Ryan Meili, physician and politician


EDUCATION AND LIFELONG LEARNING


Carol Campbell, Education and Lifelong Learning, Group of Seven

"We move from data to information to knowledge to wisdom. And separating one from the other… knowing the limitations and the danger of exercising one without the others, while respecting each category of intelligence, is generally what serious education is about."
Toni Morrison, novelist and professor


LIFE COURSE AND AGING


Peter Whitehouse, Life Course and Aging, Group of Seven

"There are timeless elements which can connect us to the universal ground where nature renews itself and culture becomes reimagined. Youth and elder meet where the pressure of the future meets the presence of the past. Old and young are opposites that secretly identify with each other; for neither fits well into the mainstream of life."
Michael Meade, author


INDIGENOUS WORLDVIEWS AND KNOWLEDGE


Dan Longboat, Indigenous Worldviews/Knowledge, Group of Seven

"I could hand you a braid of sweetgrass, as thick and shining as the plait that hung down my grandmother's back. But it is not mine to give, nor yours to take. Wiingaashk belongs to herself.
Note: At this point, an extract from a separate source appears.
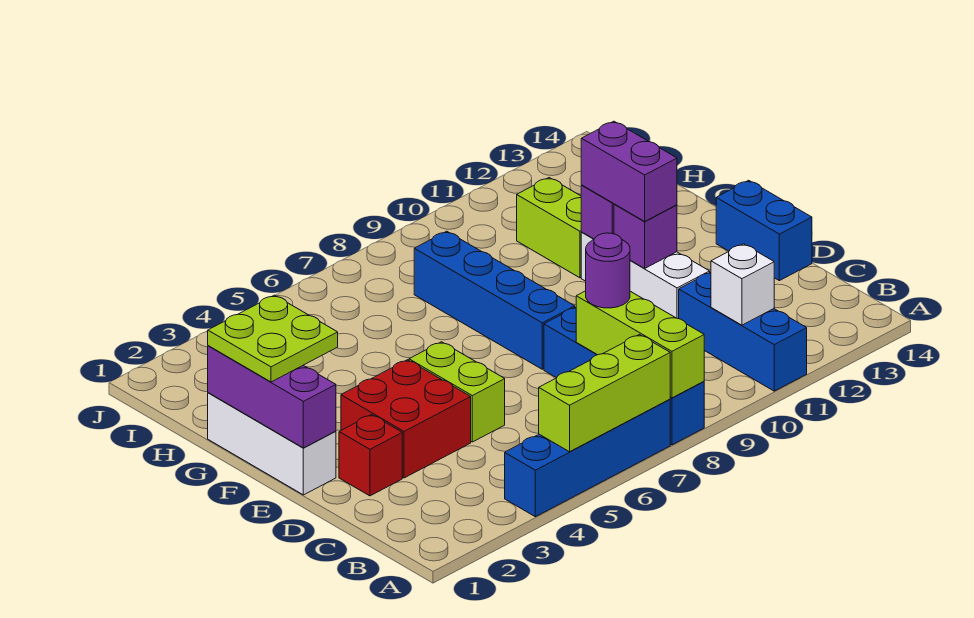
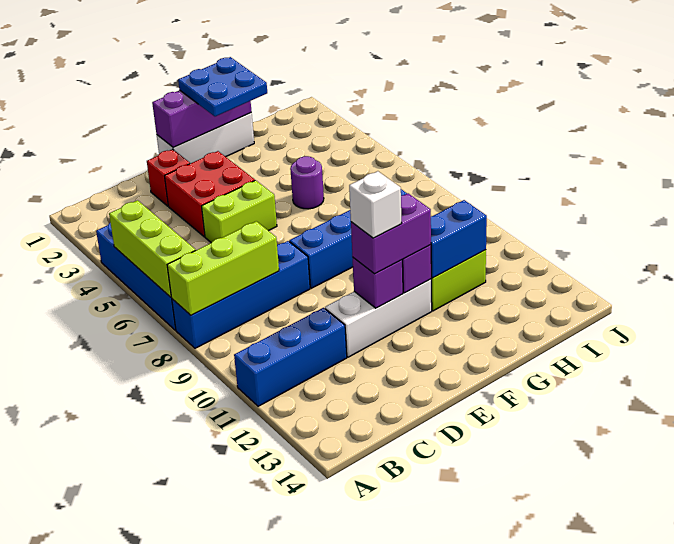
white brick B11 level 2 -> white brick E11 level 4
purple round brick C8 level 3 -> purple round brick G5 level 1
blue brick D14:E14 level 1 -> blue brick G11:H11 level 2
lime plate F1:G2 level 3 -> blue plate F1:G2 level 3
So I offer in its place a braid of stories meant to heal our relationship with the world. This braid is woven from three strands: Indigenous ways of knowing, scientific knowledge, and the story of an Anishinaabekwe scientist trying to bring them together in service of what matters most."
Robin Wall Kimmerer, botanist and author of Braiding Sweetgrass

Across these seven broad themes, we're working toward ecopsychosocial wellbeing in lifetimes across generations on a Bioregional Earth. #ChangeTheStory.